O Tribunal Pleno do TJRN não deu provimento aos Embargos de Declaração, que servem para corrigir supostas omissões ou contradições em um julgamento anterior, movidos pelo Tribunal de Contas e pelo Estado do RN, contra acórdão que determinou aos entes a incorporação do adicional de insalubridade aos proventos de aposentadoria de uma servidora pública estadual, à luz das Emendas Constitucionais Estaduais nºs 13/2014 e 16/2015. Os embargantes alegaram a ocorrência de decadência e suposta incompatibilidade com a modulação de efeitos da ADI nº 0805023-32.2018.8.20.0000. Pensamento que foi diverso no colegiado.

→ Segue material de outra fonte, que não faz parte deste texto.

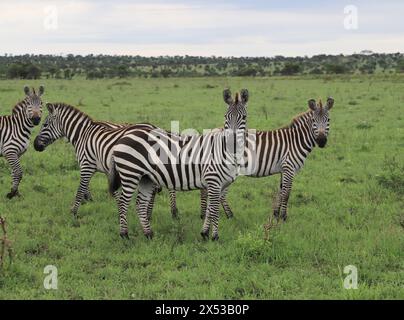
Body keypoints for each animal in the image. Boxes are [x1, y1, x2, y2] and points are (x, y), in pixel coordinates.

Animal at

“Os embargos de declaração não se prestam à inovação recursal nem à introdução de matérias não apreciadas no recurso originário, ainda que de ordem pública, como a decadência, cuja análise demanda meio processual adequado”, esclareceu a relatora, desembargadora Sandra Simões de Souza Dantas Elali.

De acordo com a decisão, o julgamento contestado enfrentou expressamente os fundamentos jurídicos da controvérsia, destacando que a concessão da aposentadoria deve observar a legislação vigente à data em que preenchidos os requisitos legais (tempus regit actum), tendo citado, inclusive, parecer ministerial corroborando tal entendimento.

“O voto embargado destacou, inclusive, trecho do parecer do Ministério Público no sentido de que, “não obstante o fato da aposentadoria ter sido implementada apenas em 1º de setembro de 2016, a servidora preencheu os requisitos necessários à sua aposentadoria antes da Emenda Constitucional Estadual n.º 13/2014”, reforça a relatora, desembargadora Sandra Simões de Souza Dantas Elali.

Os julgados citados pelos próprios embargantes, de acordo com o atual julgamento, que negou os embargos, estão alinhados à tese firmada no precedente, reforçando a conclusão de que a norma aplicável é a vigente na data da implementação dos requisitos.